Experts say a human trafficking victim can be sold 15 to 40 times a day for sex; the trafficker can make up to $18,000 off of one person.
One local victim is trying to find a solution to this modern day slavery.
"I was sexually abused at 3... by 10 I was smoking cigarettes, pot, drinking getting in trouble and stealing cars... by 11, 12 I'm into prostitution," says "Bella," a human trafficking victim.
By the age of 13, Bella says the worst was yet to come. "My self-worth was gone, my soul was dead."
At 17 and a runaway, she met a man who would become her human trafficker for the next 10 years.
"I was forced to sell my body. If I didn't, I was beaten. If I ran away, he'd find me. I felt an obligation to him; he was my protector," says Bella. She says she traveled the country overseeing 14 of her trafficker's girls.
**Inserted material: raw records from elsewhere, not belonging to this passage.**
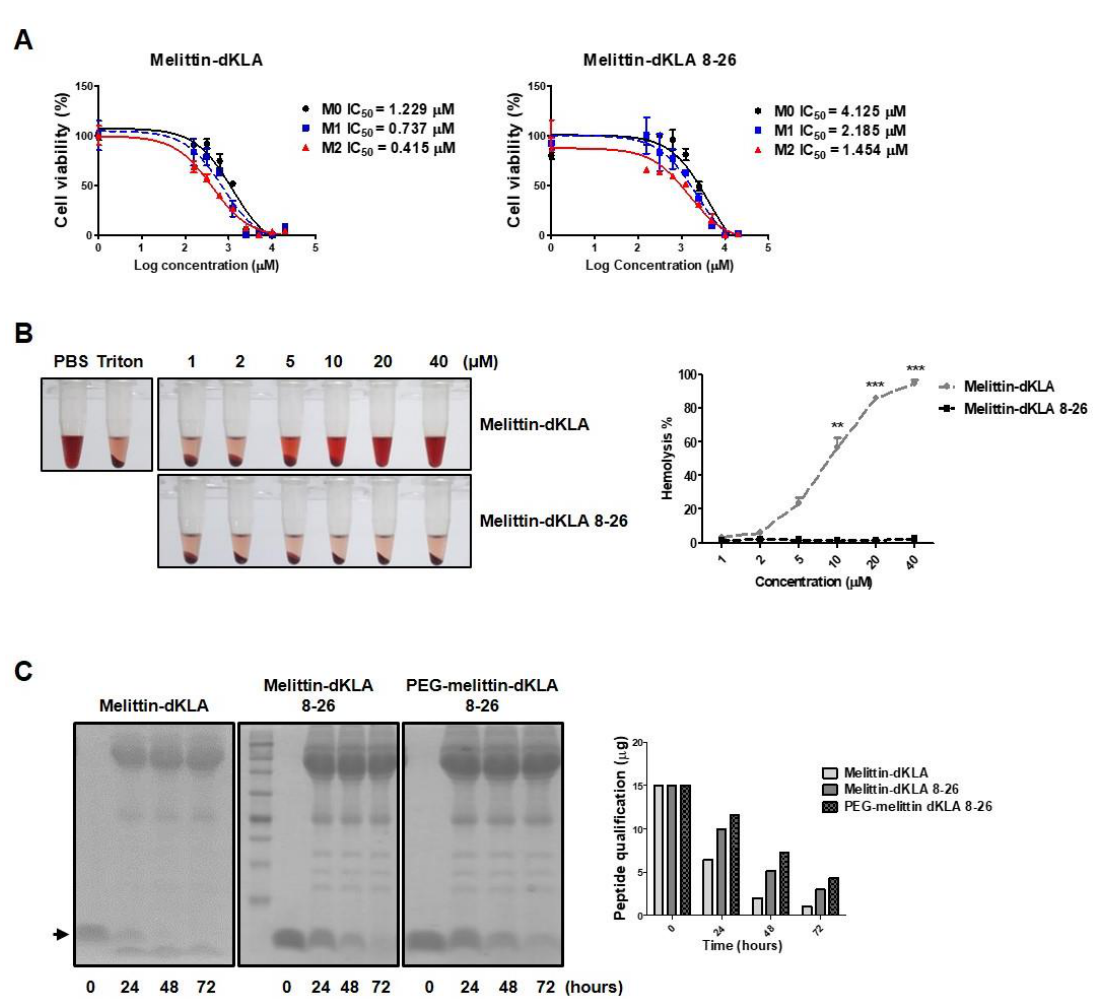
Figure 4. Characterization of the optimized hybrid peptide drug, PEG-melittin-dKLA 8-26. ( A ) MTS assay of melittin-dKLA or melittin-dKLA 8-26 in macrophages. Human THP-1 was stimulated with 100 nM PMA for 24 h and polarized into M1 macrophages using 100 ng/mL LPS and 20 ng/mL IFN- γ and into M2 macrophages using 20 ng/mL IL-4 and 20 ng/mL IL-13. Cells were treated with melittin or melittin-dKLA 8-26 at concentrations ranging from 0 to 20 µ M for 20 h. After incubation, the media were removed, and cells were treated with MTS (3-(4,5-dimethylthiazol-2-yl)-5-(3-carboxymethoxyphenyl)-2-(4-sulfophenyl)-2H-tetrazolium) solution diluted in serum-free RPMI medium for 1 h. The optical density was measured at 490 nm. All experiments were performed in duplicates. ( B ) Hemolysis of melittin-dKLA or melittin-dKLA 8-26. Melittin-dKLA or melittin-dKLA 8-26 was added to red blood cells at concentrations ranging from 1 µ M to 40 µ M and incubated at 37 ◦ C for 4 h. 2% Triton-X 100-treated cells were used as the positive control, and PBS-treated cells were used as the negative control. The optical density of hemoglobin released in the supernatant was measured at 450 nm. The data are presented as the mean ± SEM; ** p < 0.01, *** p < 0.001 versus melittin-dKLA (n = 3). ( C ) Melittin-dKLA, melittin-dKLA 8-26, or PEG-melittin-dKLA 8-26 stability was examined via a stability test. Human serum was added to 15 µ g of peptides and incubated at 37 ◦ C for 0 h, 24 h, 48 h, and 72 h. Protein bands were visualized and measured by Image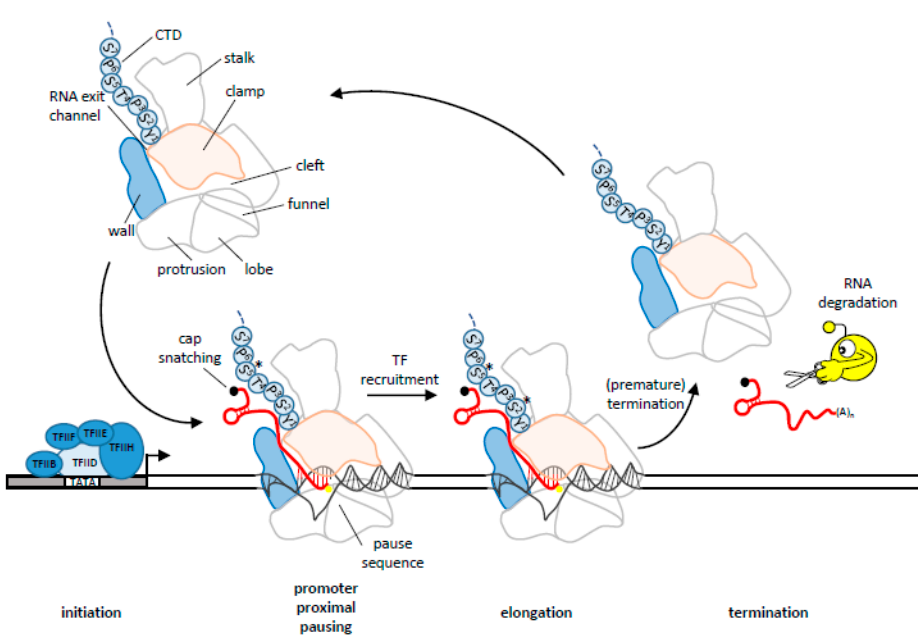
Figure 1. Transcription cycle. A cartoon depiction of RNA polymerase II (RNAPII) is shown in the upper left, with several domains and modules labelled. The clamp and wall (flap in prokaryotes) modules that make up the RNA-exit channel are depicted in pink and blue, respectively. The first repeat of the RNAPII C-terminal domain (CTD) is shown as a string of amino acids with their respective numbers. Next, the stages of the transcription cycle are shown, with the viral interfering mechanisms. First, general transcription factors assemble at the promoter and direct RNAPII towards the transcription start site. Transcription factor (TF) IIH phosphorylates the RNAPII at Ser5 (black asterisk). TFIIH opens the DNA template, forming the transcription bubble, permitting RNAPII to begin transcribing RNA in its active center (yellow dot). Upon transcribing the first 20–60 nucleotides, most RNAP will pause. Transcription factor recruitment regulates these transcription kinetics and phosphorylate RNAPII at Ser2. When the correct signal is encountered, RNAPII will terminate transcription and release the RNA. Some viruses encode endonucleases (yellow sphere with scissor) that can cleave RNAs, causing RNA degradation.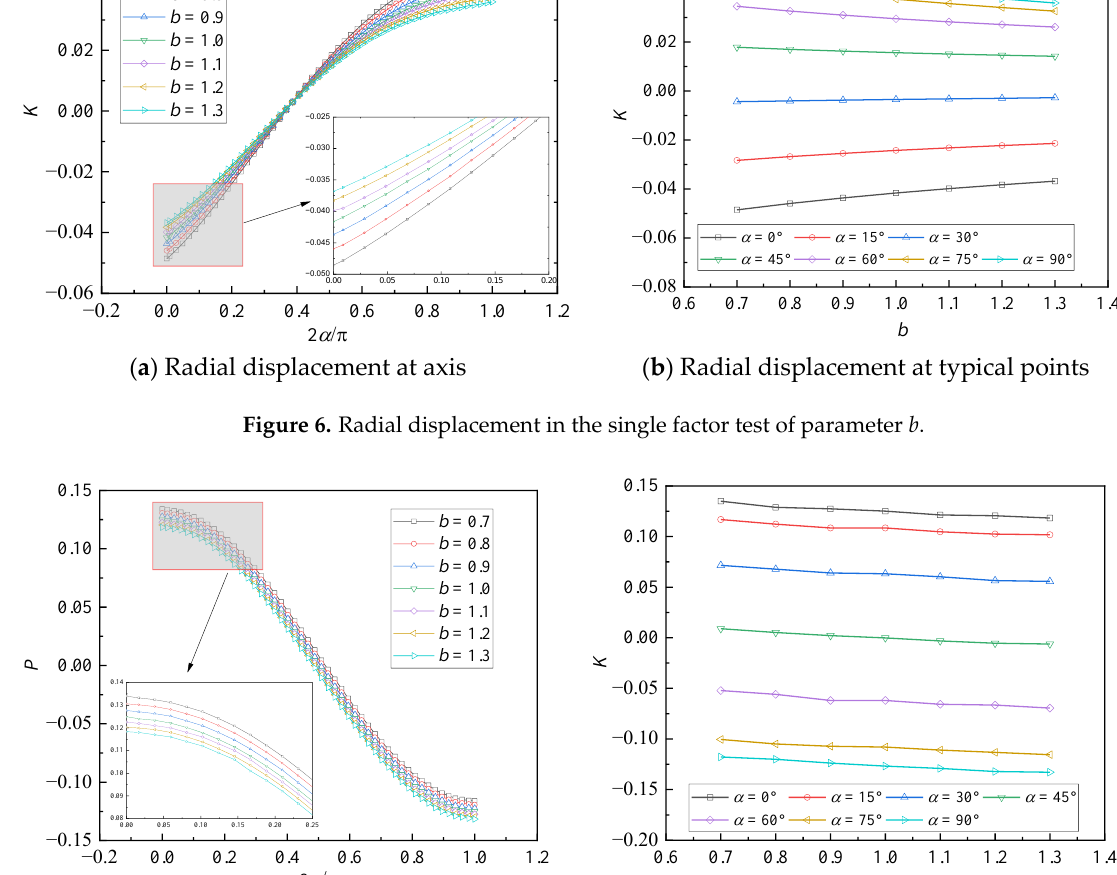
( b ) Section moment at typical points Figure 7. Section moment in the single factor test of parameter b. Figure 7. Section moment in the single factor test of parameter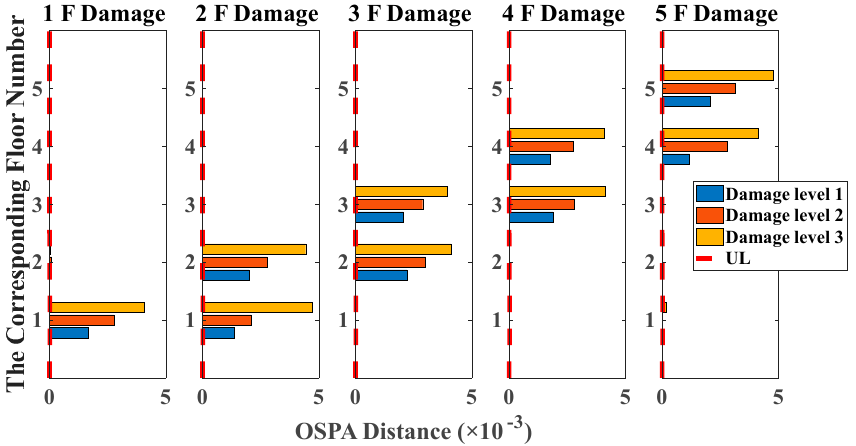
Figure 18. Damage detection results based on the OSPA distance (sine sweeping-frequency excitation, autoregressive model, data length = 4000, AR order = 1, OSPA.p = 2, Assignment = 1). Taking damage level 2 existing on the third floor as an illustrative example, the AIC plot of the third floor response modeled with AR model is shown in Figure 19, while R values of various AR orders are given in Figure 20. Figure 19. AIC of an AR model for the third floor response under the case of level 2 damage occurring on the third floor. . Figure 20. Evaluation index of damage detection results using various AR orders (the case of level 2 damage occurring on the third floor).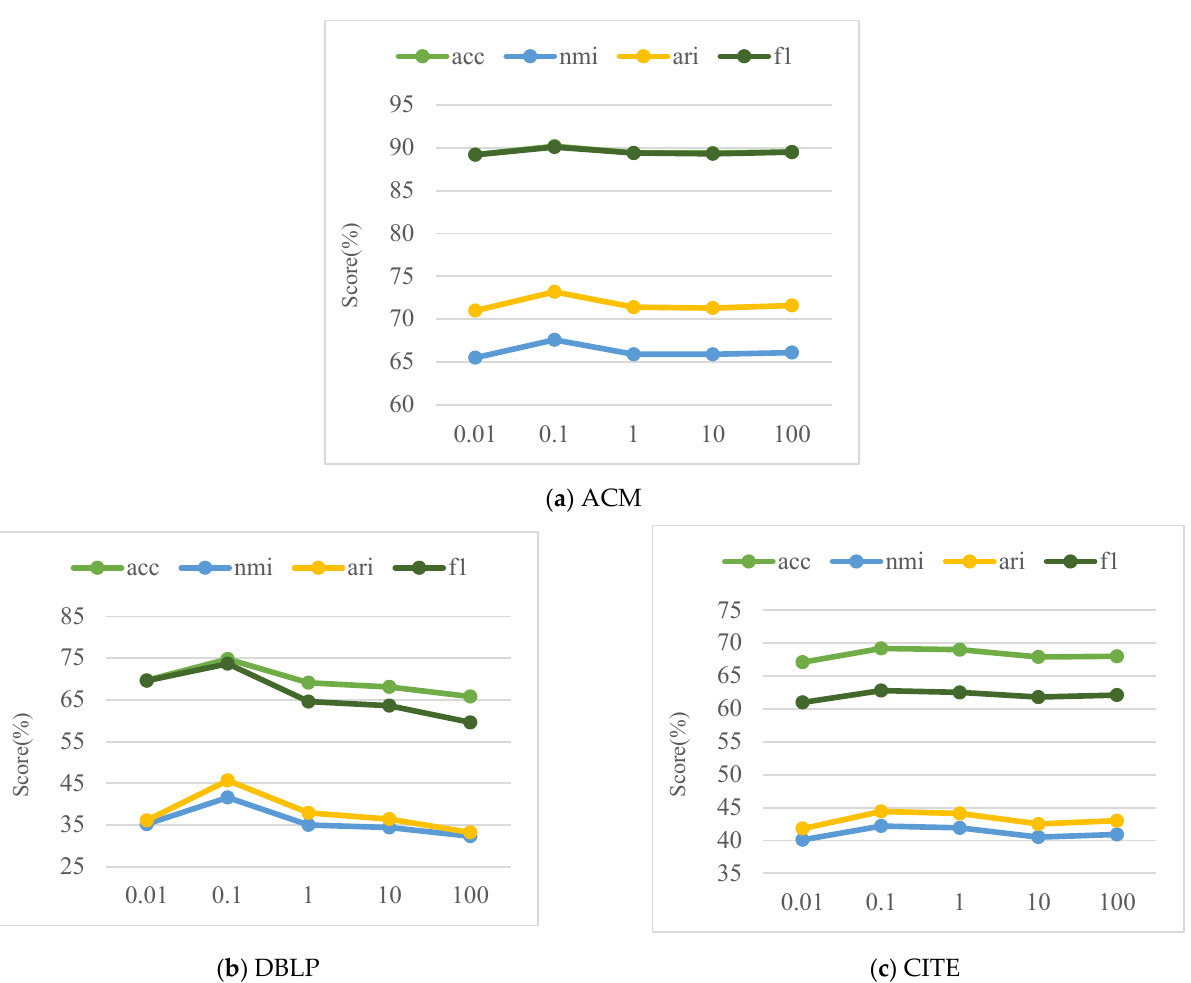
Figure 3. The influence of parameter 𝛼 on the model effect.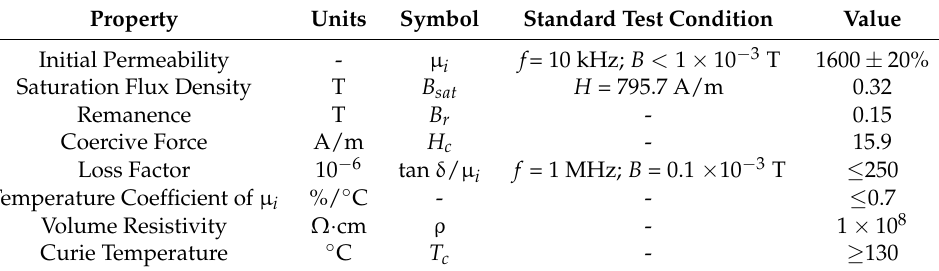
Table 1. Properties of the NiFeZn Soft Magnetic Powder * [25].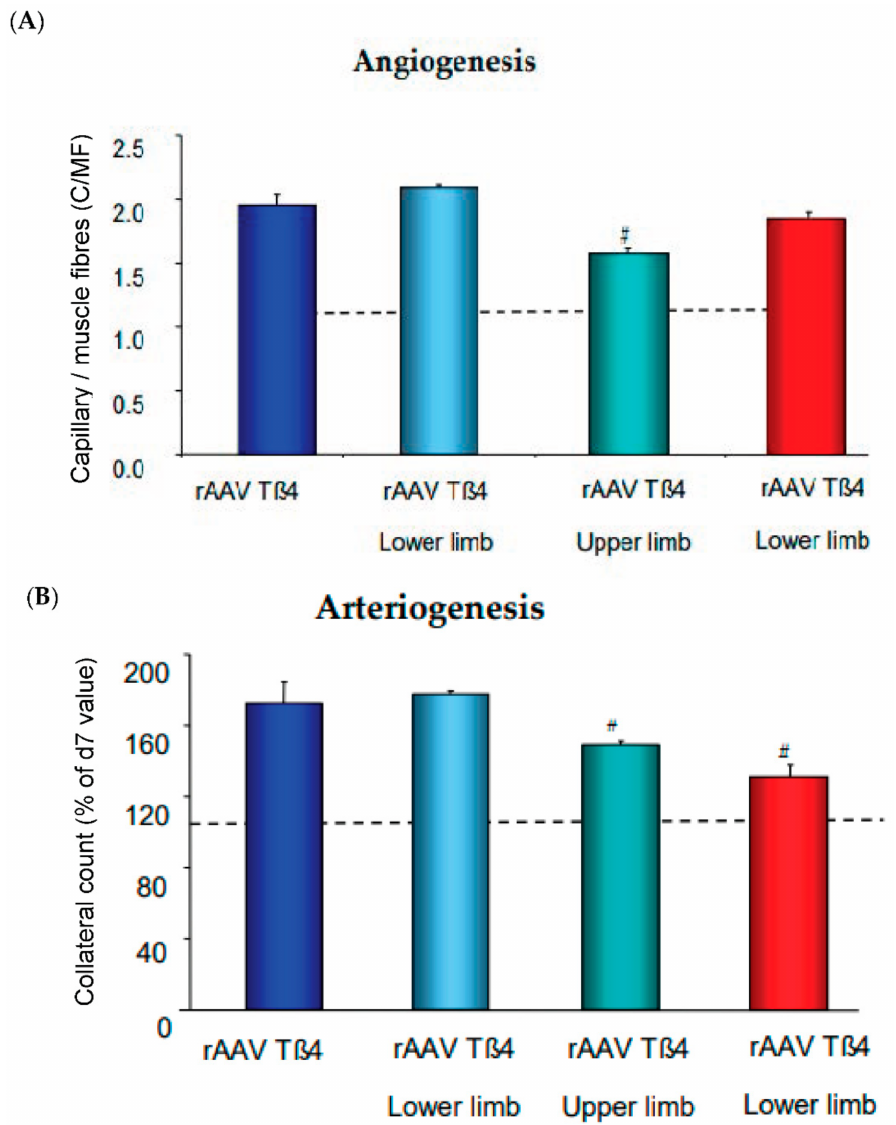
Figure 3. Angiogenesis and arteriogenesis upon recombinant AAV (rAAV) encoding for Thymosin ß4 (Tß4). ( A ) Capillary/muscle fiber ratio (C/MF) after application of rAAVTß4 either whole limb (retrograde venous infusion) or lower limb (intramuscular injection) with or without L-NAME coapplication. ( B ) Collateral count (% of d7 level) at d28. Dotted lines are control group levels. For methods cf.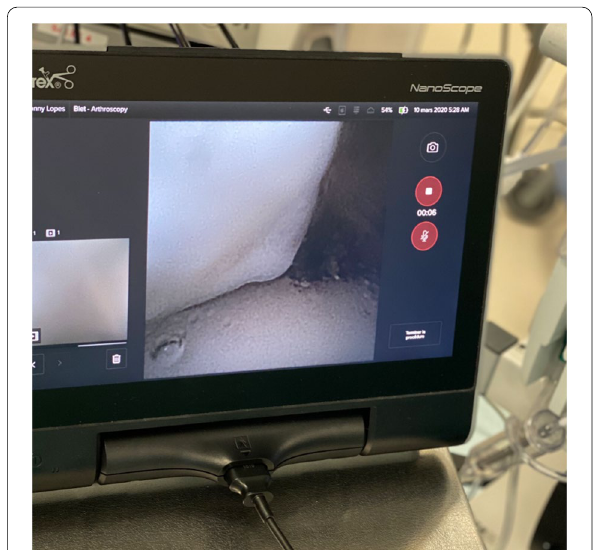
Fig. 3 NanoScopeTM 13-inch handheld console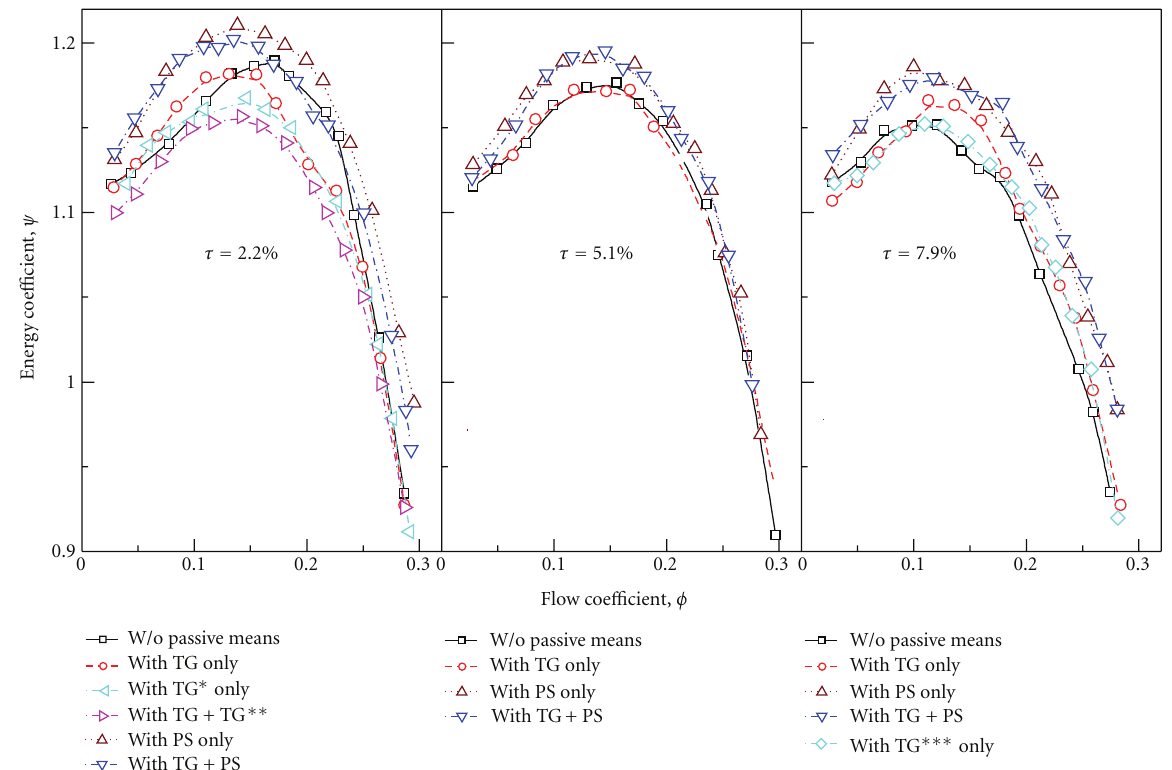
Figure 3: Performance characteristics of the centrifugal compressor ( ψ versus φ ): e ff ect of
Bella says, "You are a slave, you do what you are told."
"Statistics show within 48 hours, 80 percent of runaways are taken in some form of exploitation, which is human trafficking," says Elizabeth Fisher, founder of an outreach program for human trafficking victims called "SelahFreedom" in Sarasota.
Fisher says Bella fits the typical profile of a victim. "They've gone from being abused to having no boundaries with their bodies."
Fisher says human trafficking is a growing problem in Florida. Last week, Tampa police raided a massage salon for possible prostitution and human trafficking.
Fisher says, "What we found out: domestic children, domestic boys and girls, that Florida ranks #3 in the country, 2-3 for human trafficking. Within the state, the Tampa Bay area is #3 in state."
According to Fisher, human trafficking victims have less than a dozen places statewide to turn to for help. That's why she started SelahFreedoom, to help victims in the Manatee and Sarasota County area.
Fisher says, "By the time we get them, our main purpose is to speak identity into them, speak life back into them and show they are created for more."
A trip to jail and prayer helped Bella break away from her trafficker. Today she's giving back. "I believe I was brought out of this to bring awareness, to advocate, to save as many girls from death. That's what it is the reality of the streets is, death."
Bella does walk the streets these days, reaching out to other victims... except now she sells the message of hope. Bella says, "That there is hope, they have purpose, they are loved and valued."
SelahFreedom is a not-for-profit that offers support groups, mentoring, and a safe place for victims. In October,SelahFreedom will open a full-time residential shelter to help women restore their lives. Fisher says one day she hopes to open a shelter for young men who are also victims of human trafficking.